2016年4月からは、建築物省エネ法(建築物のエネルギー消費性能の向上に関する法律)が施行され、一定規模以上の非住宅建築物には省エネ基準への適合が義務付けられました。また、住宅についても省エネ性能の向上を促す政策が進められています。これにより、建物の設計・建設段階から一次エネルギー消費量を考慮することが一般的になっています。
どこで使われている?
一次エネルギー消費量は、主に以下の場面で活用されています。
* 建築物省エネ法の適合性評価: 建築物省エネ法に基づき、新築される一定規模以上の建築物や大規模な増改築を行う建築物が省エネ基準に適合しているかを判断する際に用いられます。 * 住宅性能表示制度: 住宅の省エネ性能を示す項目の一つとして、一次エネルギー消費量が評価されます。これにより、購入者や賃貸希望者は建物の省エネ性能を比較検討できます。 * ZEH(ゼッチ:ネット・ゼロ・エネルギー・ハウス)の認定: ZEHとは、年間の一次エネルギー消費量が正味ゼロ以下となる住宅を指します。ZEHの認定基準として、一次エネルギー消費量の削減率が定められています。 * BELS(ベルス:建築物省エネルギー性能表示制度): 建築物の省エネ性能を第三者が評価・表示する制度です。

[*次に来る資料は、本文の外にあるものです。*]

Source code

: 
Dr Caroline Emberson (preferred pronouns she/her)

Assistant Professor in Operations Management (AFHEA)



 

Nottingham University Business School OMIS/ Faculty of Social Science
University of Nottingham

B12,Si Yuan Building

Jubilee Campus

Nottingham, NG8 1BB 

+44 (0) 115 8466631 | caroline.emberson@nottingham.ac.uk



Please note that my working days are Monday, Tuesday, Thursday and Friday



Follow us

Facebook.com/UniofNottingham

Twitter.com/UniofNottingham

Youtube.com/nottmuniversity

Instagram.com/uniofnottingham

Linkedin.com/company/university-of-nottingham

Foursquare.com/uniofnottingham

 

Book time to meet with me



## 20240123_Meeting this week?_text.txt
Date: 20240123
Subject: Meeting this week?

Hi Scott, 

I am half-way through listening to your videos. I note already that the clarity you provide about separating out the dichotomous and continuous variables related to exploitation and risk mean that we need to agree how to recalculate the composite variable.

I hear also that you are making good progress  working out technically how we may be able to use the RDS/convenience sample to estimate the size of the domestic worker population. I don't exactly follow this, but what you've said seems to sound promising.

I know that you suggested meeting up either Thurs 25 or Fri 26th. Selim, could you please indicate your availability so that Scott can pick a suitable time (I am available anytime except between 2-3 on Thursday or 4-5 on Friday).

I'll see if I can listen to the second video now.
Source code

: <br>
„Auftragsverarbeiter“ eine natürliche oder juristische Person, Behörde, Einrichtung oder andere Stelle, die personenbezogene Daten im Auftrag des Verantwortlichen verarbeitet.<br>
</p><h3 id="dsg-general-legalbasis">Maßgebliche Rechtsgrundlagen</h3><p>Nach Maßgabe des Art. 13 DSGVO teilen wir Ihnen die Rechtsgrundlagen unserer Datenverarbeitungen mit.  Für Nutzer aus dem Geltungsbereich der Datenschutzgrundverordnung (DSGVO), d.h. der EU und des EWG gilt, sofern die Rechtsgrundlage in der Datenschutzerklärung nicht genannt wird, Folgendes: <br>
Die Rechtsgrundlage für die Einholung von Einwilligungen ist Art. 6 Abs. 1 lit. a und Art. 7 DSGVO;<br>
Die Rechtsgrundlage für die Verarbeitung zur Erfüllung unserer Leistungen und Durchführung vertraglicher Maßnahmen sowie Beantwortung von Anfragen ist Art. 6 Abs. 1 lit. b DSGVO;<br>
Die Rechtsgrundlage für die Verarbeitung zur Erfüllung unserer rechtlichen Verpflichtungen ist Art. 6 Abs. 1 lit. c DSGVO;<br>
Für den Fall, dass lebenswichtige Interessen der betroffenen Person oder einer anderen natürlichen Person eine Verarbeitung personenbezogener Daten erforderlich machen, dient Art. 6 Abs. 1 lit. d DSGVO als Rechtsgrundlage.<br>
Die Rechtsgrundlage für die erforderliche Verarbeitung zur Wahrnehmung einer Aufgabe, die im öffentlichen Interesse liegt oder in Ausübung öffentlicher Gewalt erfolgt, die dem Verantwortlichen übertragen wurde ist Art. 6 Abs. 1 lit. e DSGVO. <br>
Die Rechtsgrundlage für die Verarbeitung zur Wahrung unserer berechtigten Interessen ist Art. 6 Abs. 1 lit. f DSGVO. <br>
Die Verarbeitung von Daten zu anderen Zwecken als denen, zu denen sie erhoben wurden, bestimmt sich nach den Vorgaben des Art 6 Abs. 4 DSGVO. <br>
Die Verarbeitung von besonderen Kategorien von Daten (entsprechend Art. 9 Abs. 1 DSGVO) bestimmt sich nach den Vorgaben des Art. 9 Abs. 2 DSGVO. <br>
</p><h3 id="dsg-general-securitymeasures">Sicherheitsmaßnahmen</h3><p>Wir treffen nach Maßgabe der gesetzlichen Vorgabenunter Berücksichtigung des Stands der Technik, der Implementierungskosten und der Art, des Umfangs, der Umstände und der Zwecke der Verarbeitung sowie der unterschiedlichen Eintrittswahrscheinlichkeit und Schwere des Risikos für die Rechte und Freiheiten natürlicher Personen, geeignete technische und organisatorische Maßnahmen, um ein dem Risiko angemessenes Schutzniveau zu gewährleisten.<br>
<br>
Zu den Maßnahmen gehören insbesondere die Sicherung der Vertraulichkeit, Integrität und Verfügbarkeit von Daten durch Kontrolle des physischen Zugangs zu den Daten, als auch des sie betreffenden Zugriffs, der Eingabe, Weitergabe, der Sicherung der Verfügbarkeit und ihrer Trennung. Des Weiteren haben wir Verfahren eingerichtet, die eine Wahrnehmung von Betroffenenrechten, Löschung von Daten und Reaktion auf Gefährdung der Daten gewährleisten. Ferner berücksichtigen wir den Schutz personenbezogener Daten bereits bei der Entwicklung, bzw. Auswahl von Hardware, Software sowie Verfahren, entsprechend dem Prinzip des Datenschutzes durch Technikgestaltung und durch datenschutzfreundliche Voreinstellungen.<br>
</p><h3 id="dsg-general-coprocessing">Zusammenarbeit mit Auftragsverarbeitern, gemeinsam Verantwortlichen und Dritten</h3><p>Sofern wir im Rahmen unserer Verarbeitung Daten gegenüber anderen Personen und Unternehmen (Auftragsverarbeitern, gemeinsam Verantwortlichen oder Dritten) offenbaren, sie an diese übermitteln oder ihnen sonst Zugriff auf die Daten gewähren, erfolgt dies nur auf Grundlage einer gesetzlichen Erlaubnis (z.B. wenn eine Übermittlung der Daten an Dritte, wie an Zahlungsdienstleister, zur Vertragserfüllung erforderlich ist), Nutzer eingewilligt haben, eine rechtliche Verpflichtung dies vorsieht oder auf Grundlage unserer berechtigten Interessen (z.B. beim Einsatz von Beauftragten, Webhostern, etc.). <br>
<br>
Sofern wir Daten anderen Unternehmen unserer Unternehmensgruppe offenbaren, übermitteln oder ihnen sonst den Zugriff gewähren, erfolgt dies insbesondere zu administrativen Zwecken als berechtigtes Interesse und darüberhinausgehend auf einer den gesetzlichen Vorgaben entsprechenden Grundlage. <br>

一次エネルギー消費量に基づいて星の数でランク付けされます。
覚えておくポイント
1. 省エネ性能の客観的指標: 電気やガスなど、異なる種類のエネルギーを共通の単位(熱量)に換算することで、建物の総合的な省エネ性能を客観的に比較・評価できます。 2. 基準値からの削減率: 建築物省エネ法では、標準的な建物と比較して一次エネルギー消費量をどの程度削減できるかが評価のポイントとなります。基準値からの削減率が高いほど、省エネ性能が高いと判断されます。 3. 設備機器の効率も影響: 一次エネルギー消費量は、断熱性能だけでなく、給湯器、換気設備、照明設備、冷暖房設備などの設備機器のエネルギー消費効率によっても大きく変動します。 4. ZEH達成の必須条件: ZEHの達成には、断熱性能の向上と高効率な設備導入による一次エネルギー消費量の削減が必須です。さらに、太陽光発電などの再生可能エネルギーの導入により、消費量をゼロ以下にすることが求められます。 5. 光熱費削減に直結: 一次エネルギー消費量が少ない建物は、日々の光熱費の削減に繋がります。これは、不動産の経済的価値を高める要素の一つです。